Dataset excerpts

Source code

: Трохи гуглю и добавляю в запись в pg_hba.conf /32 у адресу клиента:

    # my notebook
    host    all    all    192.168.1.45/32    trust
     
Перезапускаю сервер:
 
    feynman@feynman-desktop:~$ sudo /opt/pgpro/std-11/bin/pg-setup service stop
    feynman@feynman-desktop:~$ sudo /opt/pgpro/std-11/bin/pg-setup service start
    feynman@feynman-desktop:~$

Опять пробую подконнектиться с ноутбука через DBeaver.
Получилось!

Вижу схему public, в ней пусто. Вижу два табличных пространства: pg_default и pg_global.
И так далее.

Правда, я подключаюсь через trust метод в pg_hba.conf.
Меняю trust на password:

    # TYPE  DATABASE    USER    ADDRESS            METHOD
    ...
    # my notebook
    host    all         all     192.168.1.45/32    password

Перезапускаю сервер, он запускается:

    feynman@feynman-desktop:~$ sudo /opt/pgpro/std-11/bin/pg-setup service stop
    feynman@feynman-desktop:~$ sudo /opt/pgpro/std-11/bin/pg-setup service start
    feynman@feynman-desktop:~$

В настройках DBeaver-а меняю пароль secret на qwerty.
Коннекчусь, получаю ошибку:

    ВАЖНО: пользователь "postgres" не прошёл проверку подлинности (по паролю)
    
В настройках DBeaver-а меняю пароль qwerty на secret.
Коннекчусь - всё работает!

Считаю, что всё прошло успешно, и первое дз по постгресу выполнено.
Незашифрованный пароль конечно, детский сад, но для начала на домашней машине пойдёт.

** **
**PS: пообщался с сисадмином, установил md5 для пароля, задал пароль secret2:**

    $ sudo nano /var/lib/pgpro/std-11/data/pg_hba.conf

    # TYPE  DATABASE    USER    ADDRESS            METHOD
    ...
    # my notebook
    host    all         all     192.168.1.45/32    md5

To do: When you reach the line holding "И так далее." in the records above, begin reproducing exactly, stop after the line holding "подлинности (по паролю)", and output nothing else.

Expected answer:
И так далее.

Правда, я подключаюсь через trust метод в pg_hba.conf.
Меняю trust на password:

    # TYPE  DATABASE    USER    ADDRESS            METHOD
    ...
    # my notebook
    host    all         all     192.168.1.45/32    password

Перезапускаю сервер, он запускается:

    feynman@feynman-desktop:~$ sudo /opt/pgpro/std-11/bin/pg-setup service stop
    feynman@feynman-desktop:~$ sudo /opt/pgpro/std-11/bin/pg-setup service start
    feynman@feynman-desktop:~$

В настройках DBeaver-а меняю пароль secret на qwerty.
Коннекчусь, получаю ошибку:

    ВАЖНО: пользователь "postgres" не прошёл проверку подлинности (по паролю)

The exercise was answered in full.